Joe McKendrick wrote a post about CIO's and SOA. In the post he touch on a subject that is near and dear to me. Is the value proposition with SOA more slanted towards the agility it brings to the business or in reuse?
Architecting and coding for agility is nothing new. The principals behind it abstraction, loose coupling have been around for a while. Folks who have been in the OOP world or the EAI world know all about hiding the guts of the underlying implementation from the consumer. The better job you do at that the more agile your service, interface, object, message or whatever you want to call it, is. That's the technical side of agility, the other side is governance. Keeping the interfaces agile requires governance. That can get pretty difficult. The very benefit that the business tends to like about agile IT stuff can also make it very difficult to sustain.
The constant change associated with most businesses and the demand that places on the IT staff can make maintaining the agile infrastructure challenging to say the least. Without strong governance the agile interfaces quickly become very brittle. It is harder to design and code agile interfaces which means shortcuts tend to creep in as the business demands more change.

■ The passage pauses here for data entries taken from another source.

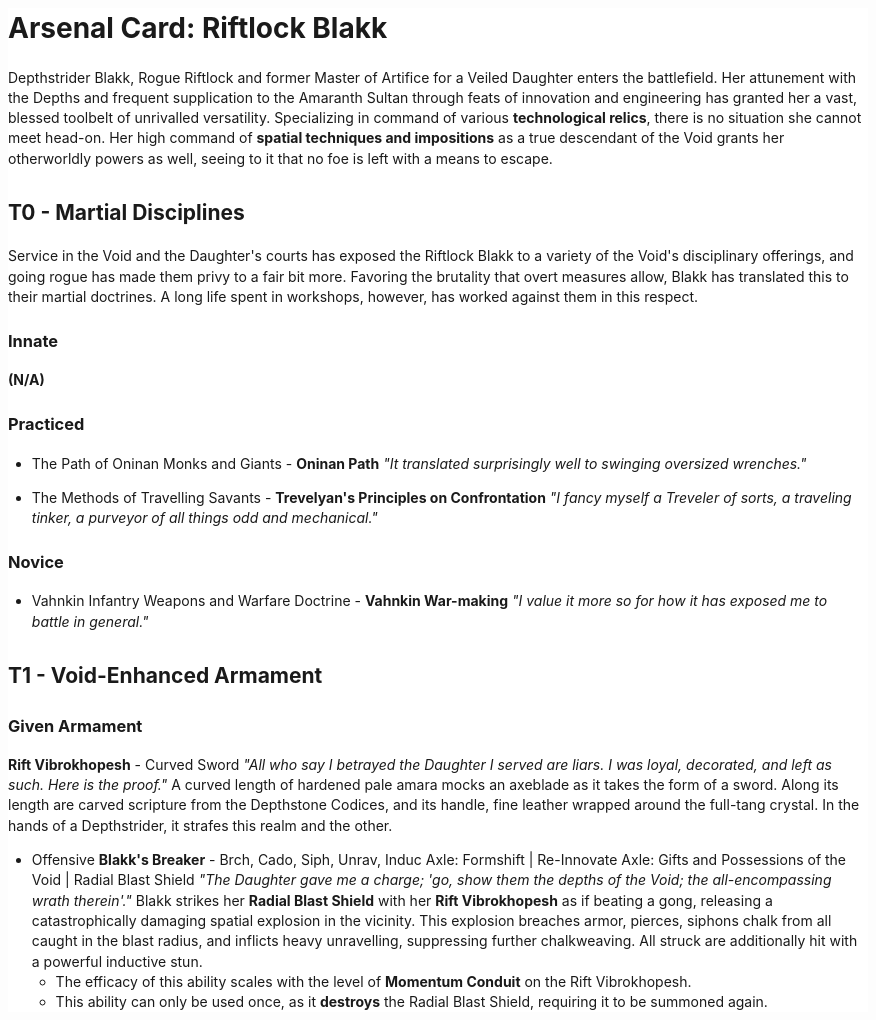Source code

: # Arsenal Card: Riftlock Blakk
Depthstrider Blakk, Rogue Riftlock and former Master of Artifice for a Veiled Daughter enters the battlefield. Her attunement with the Depths and frequent supplication to the Amaranth Sultan through feats of innovation and engineering has granted her a vast, blessed toolbelt of unrivalled versatility. Specializing in command of various **technological relics**, there is no situation she cannot meet head-on. Her high command of **spatial techniques and impositions** as a true descendant of the Void grants her otherworldly powers as well, seeing to it that no foe is left with a means to escape.

## T0 - Martial Disciplines
Service in the Void and the Daughter's courts has exposed the Riftlock Blakk to a variety of the Void's disciplinary offerings, and going rogue has made them privy to a fair bit more. Favoring the brutality that overt measures allow, Blakk has translated this to their martial doctrines. A long life spent in workshops, however, has worked against them in this respect.

### Innate
**(N/A)**

### Practiced
- The Path of Oninan Monks and Giants - **Oninan Path**
*"It translated surprisingly well to swinging oversized wrenches."*

- The Methods of Travelling Savants - **Trevelyan's Principles on Confrontation**
*"I fancy myself a Treveler of sorts, a traveling tinker, a purveyor of all things odd and mechanical."*

### Novice
- Vahnkin Infantry Weapons and Warfare Doctrine - **Vahnkin War-making**
*"I value it more so for how it has exposed me to battle in general."*

## T1 - Void-Enhanced Armament
### Given Armament
**Rift Vibrokhopesh** - Curved Sword
*"All who say I betrayed the Daughter I served are liars. I was loyal, decorated, and left as such. Here is the proof."*
	A curved length of hardened pale amara mocks an axeblade as it takes the form of a sword. Along its length are carved scripture from the Depthstone Codices, and its handle, fine leather wrapped around the full-tang crystal. In the hands of a Depthstrider, it strafes this realm and the other.

- Offensive
**Blakk's Breaker** - Brch, Cado, Siph, Unrav, Induc
Axle: Formshift | Re-Innovate
Axle: Gifts and Possessions of the Void | Radial Blast Shield
*"The Daughter gave me a charge; 'go, show them the depths of the Void; the all-encompassing wrath therein'."*
	Blakk strikes her **Radial Blast Shield** with her **Rift Vibrokhopesh** as if beating a gong, releasing a catastrophically damaging spatial explosion in the vicinity. This explosion breaches armor, pierces, siphons chalk from all caught in the blast radius, and inflicts heavy unravelling, suppressing further chalkweaving. All struck are additionally hit with a powerful inductive stun.
	- The efficacy of this ability scales with the level of **Momentum Conduit** on the Rift Vibrokhopesh.
	- This ability can only be used once, as it **destroys** the Radial Blast Shield, requiring it to be summoned again.
 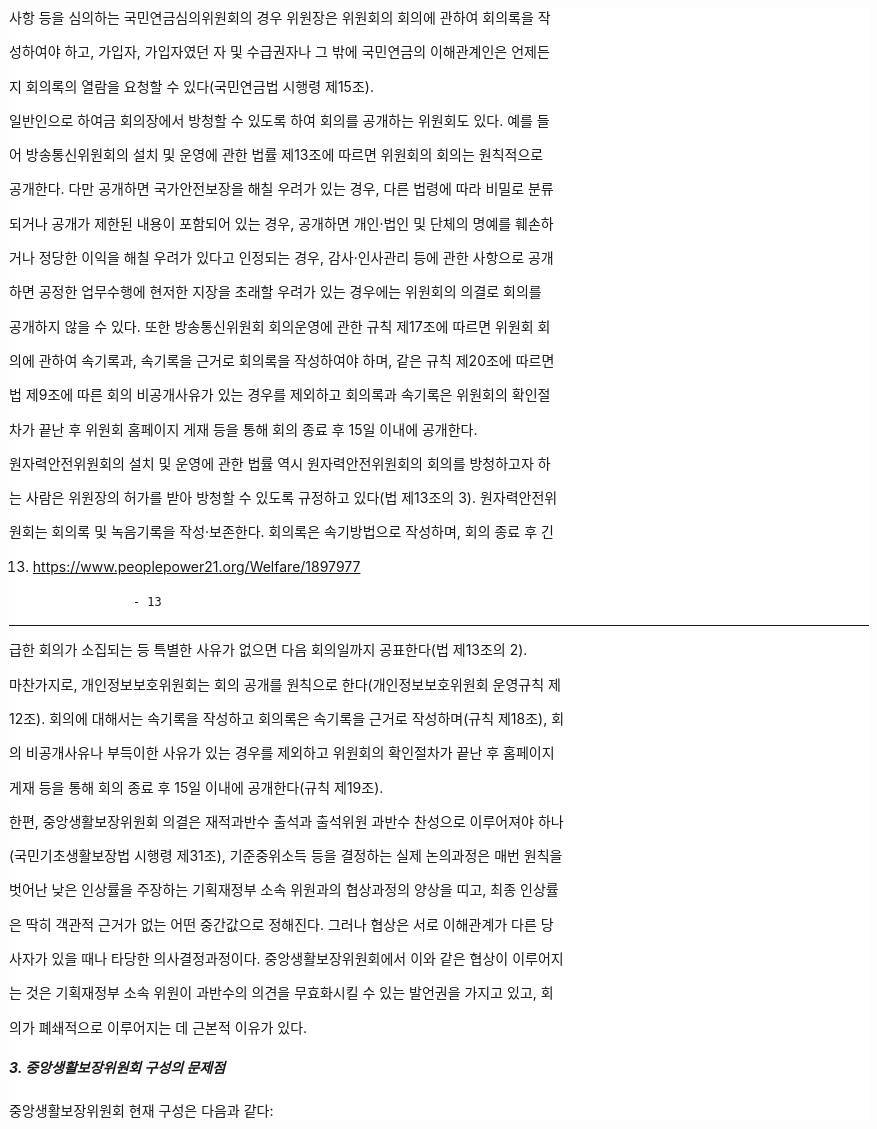 사항 등을 심의하는 국민연금심의위원회의 경우 위원장은 위원회의 회의에 관하여 회의록을 작

성하여야 하고, 가입자, 가입자였던 자 및 수급권자나 그 밖에 국민연금의 이해관계인은 언제든

지 회의록의 열람을 요청할 수 있다(국민연금법 시행령 제15조).

일반인으로 하여금 회의장에서 방청할 수 있도록 하여 회의를 공개하는 위원회도 있다. 예를 들

어 방송통신위원회의 설치 및 운영에 관한 법률 제13조에 따르면 위원회의 회의는 원칙적으로

공개한다. 다만 공개하면 국가안전보장을 해칠 우려가 있는 경우, 다른 법령에 따라 비밀로 분류

되거나 공개가 제한된 내용이 포함되어 있는 경우, 공개하면 개인·법인 및 단체의 명예를 훼손하

거나 정당한 이익을 해칠 우려가 있다고 인정되는 경우, 감사·인사관리 등에 관한 사항으로 공개

하면 공정한 업무수행에 현저한 지장을 초래할 우려가 있는 경우에는 위원회의 의결로 회의를

공개하지 않을 수 있다. 또한 방송통신위원회 회의운영에 관한 규칙 제17조에 따르면 위원회 회

의에 관하여 속기록과, 속기록을 근거로 회의록을 작성하여야 하며, 같은 규칙 제20조에 따르면

법 제9조에 따른 회의 비공개사유가 있는 경우를 제외하고 회의록과 속기록은 위원회의 확인절

차가 끝난 후 위원회 홈페이지 게재 등을 통해 회의 종료 후 15일 이내에 공개한다.

원자력안전위원회의 설치 및 운영에 관한 법률 역시 원자력안전위원회의 회의를 방청하고자 하

는 사람은 위원장의 허가를 받아 방청할 수 있도록 규정하고 있다(법 제13조의 3). 원자력안전위

원회는 회의록 및 녹음기록을 작성·보존한다. 회의록은 속기방법으로 작성하며, 회의 종료 후 긴

13) https://www.peoplepower21.org/Welfare/1897977

                      - 13 

-----

급한 회의가 소집되는 등 특별한 사유가 없으면 다음 회의일까지 공표한다(법 제13조의 2).

마찬가지로, 개인정보보호위원회는 회의 공개를 원칙으로 한다(개인정보보호위원회 운영규칙 제

12조). 회의에 대해서는 속기록을 작성하고 회의록은 속기록을 근거로 작성하며(규칙 제18조), 회

의 비공개사유나 부득이한 사유가 있는 경우를 제외하고 위원회의 확인절차가 끝난 후 홈페이지

게재 등을 통해 회의 종료 후 15일 이내에 공개한다(규칙 제19조).

한편, 중앙생활보장위원회 의결은 재적과반수 출석과 출석위원 과반수 찬성으로 이루어져야 하나

(국민기초생활보장법 시행령 제31조), 기준중위소득 등을 결정하는 실제 논의과정은 매번 원칙을

벗어난 낮은 인상률을 주장하는 기획재정부 소속 위원과의 협상과정의 양상을 띠고, 최종 인상률

은 딱히 객관적 근거가 없는 어떤 중간값으로 정해진다. 그러나 협상은 서로 이해관계가 다른 당

사자가 있을 때나 타당한 의사결정과정이다. 중앙생활보장위원회에서 이와 같은 협상이 이루어지

는 것은 기획재정부 소속 위원이 과반수의 의견을 무효화시킬 수 있는 발언권을 가지고 있고, 회

의가 폐쇄적으로 이루어지는 데 근본적 이유가 있다.

##### 3. 중앙생활보장위원회 구성의 문제점

중앙생활보장위원회 현재 구성은 다음과 같다:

Reuse complicates the matter even more. Reuse requires picking the right level of granularity for the interfaces as well anticipating some degree of polymorphism across different domains of business. This generally requires a lot more effort during design time especially when moving from IT type services to more business oriented services. I have personally found this to be a significant challenge. It is challenging on two different levels, technical and business oriented.

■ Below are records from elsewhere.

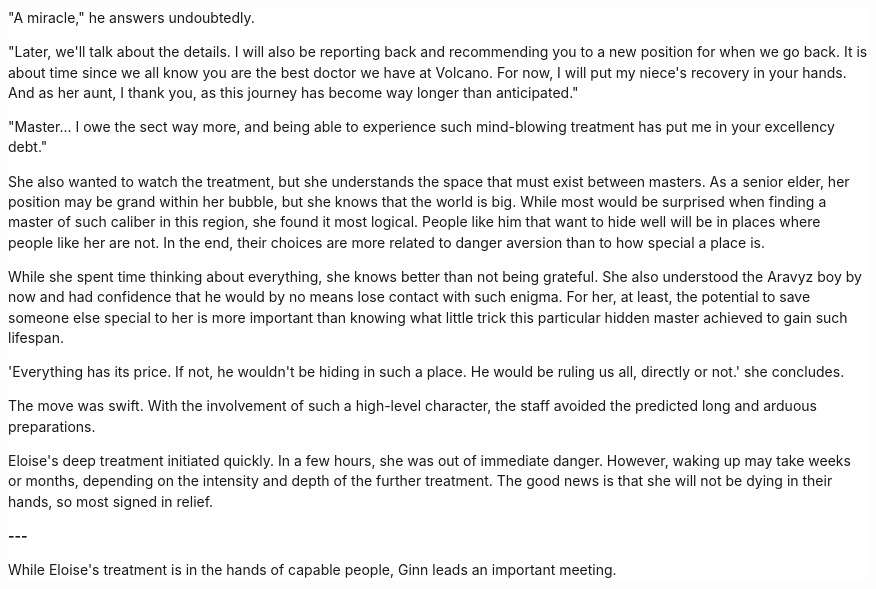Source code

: "A miracle," he answers undoubtedly.

"Later, we'll talk about the details. I will also be reporting back and recommending you to a new position for when we go back. It is about time since we all know you are the best doctor we have at Volcano. For now, I will put my niece's recovery in your hands. And as her aunt, I thank you, as this journey has become way longer than anticipated."

"Master... I owe the sect way more, and being able to experience such mind-blowing treatment has put me in your excellency debt."

She also wanted to watch the treatment, but she understands the space that must exist between masters. As a senior elder, her position may be grand within her bubble, but she knows that the world is big. While most would be surprised when finding a master of such caliber in this region, she found it most logical. People like him that want to hide well will be in places where people like her are not. In the end, their choices are more related to danger aversion than to how special a place is.

While she spent time thinking about everything, she knows better than not being grateful. She also understood the Aravyz boy by now and had confidence that he would by no means lose contact with such enigma. For her, at least, the potential to save someone else special to her is more important than knowing what little trick this particular hidden master achieved to gain such lifespan.

'Everything has its price. If not, he wouldn't be hiding in such a place. He would be ruling us all, directly or not.' she concludes.

The move was swift. With the involvement of such a high-level character, the staff avoided the predicted long and arduous preparations.

Eloise's deep treatment initiated quickly. In a few hours, she was out of immediate danger. However, waking up may take weeks or months, depending on the intensity and depth of the further treatment. The good news is that she will not be dying in their hands, so most signed in relief.

**---**

While Eloise's treatment is in the hands of capable people, Ginn leads an important meeting.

The technical challenge lies in the both picking the right level of granularity for the services and developing reusable data structures to support this. I have generally found that the lower the granularity level is then more potential for reuse exist and the easier the design. You can always combine lower level services to move up the stack.
The business challenge is far more difficult in my opinion. Reuse especially across business domains requires a very good understanding of the business as well as a solid partnership with the business. This understanding and partnership is not at a high level but rather at a very detailed level for reuse design. Given the pace at which the business moves this can be very difficult to achieve.
I think keeping the interfaces agile and picking small battles for reuse makes some sense from a realism perspective. I have never been convinced completely that SOA would actually save money because of reuse. I do believe in the power of agile interfaces. No doubt that some folks will be successful with large scale reuse in the SOA space. I think for the masses however, achieving an agile infrastructure is a significant accomplishment that will pay dividends with some hard work of course.
1 comment:
I ran across your post today, a few years later, and I couldn't agree more. This is still an issue within companies trying to adopt SOA. What is driving SOA is reuse, reuse and reuse.